Treatment Program Transportation

Private vehicle
This special benefit may be available to clients who require daily transportation to a pharmacy or clinic in order to receive a prescribed medication within a treatment program (i.e., Methadone Program) and who travel by private vehicle, whether their own or another’s. When the vehicle being used is not the client’s, the special benefit is still paid to the client as opposed to the owner of the vehicle.

Treatment Program Transportation Guidelines include:

  • Daily transportation benefits will be offered to clients for a maximum total of 18 months.
  • A maximum of $200 per month may be issued for this benefit.
  • The most economical means of available transportation must be used.
  • This benefit may only be provided if the dispensing pharmacy or clinic is greater than 2.4 kilometres from the client’s residence.
  • If monthly bus passes are being issued for the daily transportation, no extra coverage is to be issued.
  • Daily transportation benefits will be calculated based on the distance to the dispensing pharmacy that is closest to the client’s place of residence.

Guidelines to these payments:

  • Payment is limited to 20 cents per km for all vehicles.
  • Regardless of the number of clients in a vehicle, payment is only made for one.

Required documents:

  • Proof of daily attendance from the pharmacy or clinic every month.

Public transportation
This special benefit may be available to clients who require daily transportation to a pharmacy or clinic in order to receive a prescribed medication within a treatment program (i.e., Methadone Program) and who use public transportation.

NOTE: This special benefit may also be selected to pay the Treatment Program Transportation – Taxi benefit within a municipality according to the criteria for that benefit. This is necessary as the regular taxi rate may not be based on a per km amount.

Treatment Program Transportation Guidelines include:

  • Daily transportation benefits will be offered to clients for a maximum of 18 months.
  • A maximum of $200 per month may be issued for this benefit.
  • The most economical means of available transportation must be used.
  • This benefit may only be provided if the dispensing pharmacy or clinic is greater than 2.4 kilometres from the client’s residence.
  • If monthly bus passes are being issued for the daily transportation, no extra coverage is to be issued.
  • Daily transportation benefits will be calculated based on the distance sto the dispensing pharmacy that is closest to the client’s place of residence.

Guidelines to these payments:

  • Bus: cover cost of fare.

Required documents:

  • Proof of daily attendance from the pharmacy or clinic every month.

Taxi
This special benefit may be available to clients who require daily transportation to a pharmacy or clinic in order to receive a prescribed medication within a treatment program (i.e., Methadone Program) and who use public transportation.

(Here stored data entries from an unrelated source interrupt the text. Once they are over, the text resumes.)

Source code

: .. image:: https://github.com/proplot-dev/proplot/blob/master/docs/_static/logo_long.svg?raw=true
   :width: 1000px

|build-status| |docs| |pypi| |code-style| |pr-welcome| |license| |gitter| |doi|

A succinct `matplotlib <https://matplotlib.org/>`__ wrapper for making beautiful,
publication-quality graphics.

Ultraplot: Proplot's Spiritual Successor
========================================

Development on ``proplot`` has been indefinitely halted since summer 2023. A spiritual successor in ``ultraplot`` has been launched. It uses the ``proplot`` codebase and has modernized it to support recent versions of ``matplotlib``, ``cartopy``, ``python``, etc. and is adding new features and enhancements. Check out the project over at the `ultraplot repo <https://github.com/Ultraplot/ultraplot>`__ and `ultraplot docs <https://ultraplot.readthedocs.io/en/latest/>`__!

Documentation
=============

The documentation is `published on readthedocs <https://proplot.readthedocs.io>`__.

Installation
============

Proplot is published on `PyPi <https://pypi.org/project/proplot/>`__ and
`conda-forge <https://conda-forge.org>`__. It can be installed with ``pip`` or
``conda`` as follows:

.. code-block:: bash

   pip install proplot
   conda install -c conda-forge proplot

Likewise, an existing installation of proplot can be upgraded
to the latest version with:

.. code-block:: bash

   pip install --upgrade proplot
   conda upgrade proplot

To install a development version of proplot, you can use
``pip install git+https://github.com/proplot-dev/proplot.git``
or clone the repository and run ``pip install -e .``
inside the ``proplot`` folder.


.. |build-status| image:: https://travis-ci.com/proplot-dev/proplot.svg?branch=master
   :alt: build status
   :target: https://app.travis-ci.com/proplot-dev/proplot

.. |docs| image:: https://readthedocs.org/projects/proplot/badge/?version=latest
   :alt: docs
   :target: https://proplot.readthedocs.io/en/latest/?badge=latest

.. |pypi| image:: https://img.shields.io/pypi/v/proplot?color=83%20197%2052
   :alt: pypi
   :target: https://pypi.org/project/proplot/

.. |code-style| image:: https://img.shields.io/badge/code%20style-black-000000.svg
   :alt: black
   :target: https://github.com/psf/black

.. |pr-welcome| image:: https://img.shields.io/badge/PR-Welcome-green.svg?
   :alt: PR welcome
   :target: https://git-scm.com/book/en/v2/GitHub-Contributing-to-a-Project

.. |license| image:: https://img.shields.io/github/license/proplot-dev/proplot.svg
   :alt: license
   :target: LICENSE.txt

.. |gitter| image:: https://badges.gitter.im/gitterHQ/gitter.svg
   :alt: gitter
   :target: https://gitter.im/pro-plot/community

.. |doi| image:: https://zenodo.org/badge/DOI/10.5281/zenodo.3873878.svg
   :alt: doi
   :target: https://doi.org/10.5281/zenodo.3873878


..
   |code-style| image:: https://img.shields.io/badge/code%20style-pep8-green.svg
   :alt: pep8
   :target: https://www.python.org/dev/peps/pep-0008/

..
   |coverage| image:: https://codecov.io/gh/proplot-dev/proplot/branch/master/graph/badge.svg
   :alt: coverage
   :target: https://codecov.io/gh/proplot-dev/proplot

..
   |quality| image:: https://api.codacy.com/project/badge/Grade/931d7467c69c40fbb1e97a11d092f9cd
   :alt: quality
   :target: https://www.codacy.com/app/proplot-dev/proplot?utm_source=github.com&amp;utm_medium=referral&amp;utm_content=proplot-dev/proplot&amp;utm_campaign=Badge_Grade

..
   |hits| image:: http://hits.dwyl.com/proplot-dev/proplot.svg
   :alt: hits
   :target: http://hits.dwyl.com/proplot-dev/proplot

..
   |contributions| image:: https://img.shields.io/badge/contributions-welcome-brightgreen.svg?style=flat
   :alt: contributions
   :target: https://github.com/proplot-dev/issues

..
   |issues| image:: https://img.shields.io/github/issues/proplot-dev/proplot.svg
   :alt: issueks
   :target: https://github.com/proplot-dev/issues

Treatment Program Transportation Guidelines include:

  • Daily transportation benefits will be offered to clients for a maximum of 18 months.
  • A maximum of $200 per month may be issued for this benefit.
  • The most economical means of available transportation must be sused.
  • This benefit may only be provided if the dispensing pharmacy or clinic is greater than 2.4 kilometres from the client’s residence.
  • If monthly bus passes are being issued for the daily transportation, no extra coverage is to be issued.
  • Daily transportation benefits will be calculated based on the distance to the dispensing pharmacy that is closest to the client’s place of residence.

Guidelines to these payments:

  • Payment is to a maximum of 33 cents per km outside a municipality. If within a municipality where municipal taxi rates must be paid, choose Public Transportation.
  • Regardless of the number of clients in a vehicle, payment is only made for one.

Required documents:

  • Proof of daily attendance from the pharmacy or clinic every month.